Amerika-Gipfel ohne Mexiko und Honduras
Beim Amerika-Gipfel in Los Angeles wird vor allem über die geredet, die nicht dabei sind: Kuba, Nicaragua und Venezuela - sowie die nicht angereisten Staatschefs aus Mexiko und Honduras. Dabei gibt es brennendere Themen.
Eigentlich hätte der noch bis Freitag dauernde Amerika-Gipfel in Los Angeles zu einer Wiederannäherung der USA an Lateinamerika führen sollen. So der Plan der US-Regierung um Präsident Joe Biden und Vizepräsidentin Kamala Harris. Doch stattdessen drehte sich im Vorfeld alles vor allem darum, ob die drei Linksautokratien Kuba, Venezuela und Nicaragua vom Gastgeber USA eingeladen werden würden oder nicht. Bis zur letzten Minute gab es hinter den Kulissen ein zähes Ringen, am Ende aber blieben die USA bei ihrer Sichtweise: Die drei Länder missachteten die demokratischen Grundrechte und würden deshalb nicht eingeladen.
Bolivien und Vertreter der Karibik fehlen
Die Reaktion folgte prompt: Mexikos Staatspräsident Andrés Manuel López Obrador sagte seine Teilnahme ab. Stattdessen sei ein bilaterales Treffen mit US-Präsident Joe Biden im Juli geplant, teilte López Obrador mit. Zuvor hatte bereits Honduras' neue linksgerichtete Präsidentin Xiomara Castro ihre Teilnahme an der unregelmäßig stattfindenden Zusammenkunft der Staats- und Regierungschefs aus Lateinamerika, der Karibik und Nordamerika abgesagt. Weitere Regierungschefs wie Boliviens Präsident Luis Arce oder Vertreter aus der Karibik kommen ebenfalls nicht.

ZU ERLEDIGENDE AUFGABE: Schreibe den Bericht über den Amerika-Gipfel in Los Angeles bitte im Anschluss an seinen letzten Satz weiter.

DATENAUSZÜGE:
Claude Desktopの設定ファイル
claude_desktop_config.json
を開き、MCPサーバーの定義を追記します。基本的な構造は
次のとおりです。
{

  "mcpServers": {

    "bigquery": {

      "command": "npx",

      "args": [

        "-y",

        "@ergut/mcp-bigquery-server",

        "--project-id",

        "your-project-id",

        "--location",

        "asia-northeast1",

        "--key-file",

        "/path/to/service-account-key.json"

...

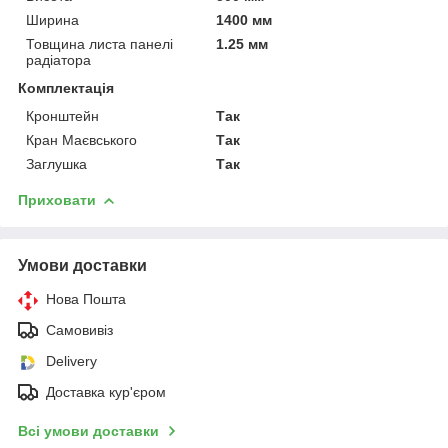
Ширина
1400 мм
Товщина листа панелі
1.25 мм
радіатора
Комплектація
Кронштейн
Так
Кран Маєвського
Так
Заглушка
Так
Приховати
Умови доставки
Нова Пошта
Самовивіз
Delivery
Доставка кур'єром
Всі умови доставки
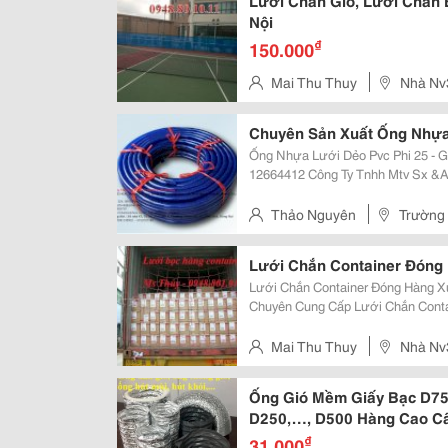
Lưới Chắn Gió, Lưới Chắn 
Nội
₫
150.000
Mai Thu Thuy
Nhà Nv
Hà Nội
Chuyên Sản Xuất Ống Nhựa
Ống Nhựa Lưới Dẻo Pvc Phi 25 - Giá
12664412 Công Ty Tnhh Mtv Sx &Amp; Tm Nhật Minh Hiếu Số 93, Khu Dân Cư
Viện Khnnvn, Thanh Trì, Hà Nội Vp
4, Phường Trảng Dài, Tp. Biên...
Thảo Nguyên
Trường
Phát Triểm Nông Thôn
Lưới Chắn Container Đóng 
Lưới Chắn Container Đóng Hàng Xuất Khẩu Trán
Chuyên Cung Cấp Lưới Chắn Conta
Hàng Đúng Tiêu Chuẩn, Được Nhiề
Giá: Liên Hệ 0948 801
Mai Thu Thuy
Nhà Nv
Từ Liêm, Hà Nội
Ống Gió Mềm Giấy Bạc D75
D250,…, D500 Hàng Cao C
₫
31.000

SCHRIFTLICHE ANTWORT:
López Obrador und Castro hatten zuvor ihre Anreise davon abhängig gemacht, ob die USA auch Kuba, Venezuela und Nicaragua einladen werde. Ein Gipfel ohne die drei Länder sei kein Amerika-Gipfel, hatte Castro erklärt. Kritik an der Entscheidung übte in Honduras überraschend der linksgerichtete Ex-Präsidentschaftskandidat Salvador Nasralla, der erklärte, Präsidentin Castro habe eine nicht abgestimmte, exklusive Entscheidung getroffen und Honduras so eine Chance verpasst. Nasralla gehört eigentlich dem Regierungslager an.
In Mexiko rief Oppositionspolitiker Ricardo Anaya Präsident López Obrador dazu auf, damit aufzuhören die Tyrannen zu unterstützen. Er solle stattdessen zum Gipfel reisen und über die Zukunft des Kontinents diskutieren.
Chile fordert offenen Dialog
Der Ausschluss der drei Länder sei ein Fehler, meinte zwar auch der neue linksgerichtete chilenische Präsident Gabriel Boric, der allerdings nach Los Angeles abreiste. Er gehört zu den wenigen Linkspolitikern in Lateinamerika, die die Menschenrechtslage in den drei Ländern öffentlich kritisieren. Deren Exklusion sei allerdings auch keine Lösung, so Boric, der stattdessen einen Dialog einforderte.
Unmittelbar vor Beginn des Gipfels hatten derweil die Menschenrechtsorganisationen Human Rights Watch und Amnesty International auf die verzweifelte Lage der Migranten in der Region hingewiesen. "Für Millionen von Menschen in Amerika ist die Suche nach internationalem Schutz der einzige Weg, um Mindestbedingungen für Würde und Zugang zu Grundrechten wie Gesundheit, Nahrung und Sicherheit zu erhalten", sagte Erika Guevara-Rosas, Amerika-Direktorin von Amnesty International in einer am Montag veröffentlichten Stellungnahme.
Menschenrechtsorganisationen für Migrationspakt
Sollten sich die Staatsoberhäupter der Region auf einen Migrationspakt einigen, müsse es sich um ein Instrument handeln, das sich auf die Gewährleistung der Menschenrechte konzentriere und wirksame und dauerhafte Lösungen anbiete. "Die Staaten müssen koordinierte Maßnahmen zum Schutz von Migranten und Flüchtlingen in Amerika ergreifen und dabei differenzierte Ansätze für einen spezifischen Fokus auf Risikogruppen wie unter anderem unbegleitete Migrantenkinder, Frauen und LGBTI-Personen berücksichtigen", sagte Guevara-Rosas.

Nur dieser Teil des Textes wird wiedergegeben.